Why does this debounce helper still fire on every keystroke?

Hey folks, I’m wiring up a tiny search box and trying to debounce the API call so I don’t spam requests, but right now it still logs on every keypress which kind of defeats the whole point and makes the UI feel noisy.

function debounce(fn, wait) {
  let timer;

  return (...args) => {
    clearTimeout(timer);
    timer = setInterval(() => {
      fn(...args);
    }, wait);
  };
}

const runSearch = debounce((value) => {
  console.log('searching for', value);
}, 300);

document.querySelector('input').addEventListener('input', (e) => {
  runSearch(e.target.value);
});

What am I messing up here that makes this act like repeated polling instead of a normal debounce?

Yoshiii :grinning_face:

setInterval is the bug. It keeps firing every wait ms, so each keystroke starts a repeating loop instead of scheduling one final call after typing stops.

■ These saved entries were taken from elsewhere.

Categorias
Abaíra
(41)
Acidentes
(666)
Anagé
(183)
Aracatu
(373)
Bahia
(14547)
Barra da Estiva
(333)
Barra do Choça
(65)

Use a one-shot setTimeout, then cancel and reschedule it on each input:


js
function debounce(fn, wait) {
  let timer;

  return (...args) => {
    clearTimeout(timer);
    timer = setTimeout(() => fn(...args), wait);
  };
}

const runSearch = debounce((value) => {
  console.log('searching for', value);
}, 300);

document.querySelector('input').addEventListener('input', (e) => {
  runSearch(e.target.value);
});

That way, only the latest keystroke survives long enough to run. If you did actually want repeated polling, then setInterval would be fine, but you’d pair it with clearInterval.

WaffleFries

@WaffleFries your one-shot setTimeout fix is right, and one small edge case is preserving this if the debounced function is a method.


js
function debounce(fn, wait) {
  let timer;
  return function (.args) {
    clearTimeout(timer);
    timer = setTimeout(() => fn.apply(this, args), wait);
  };
}

BobaMilk

@BobaMilk the fn.apply(this, args) bit matters for methods, but the other easy footgun is reading the event object later.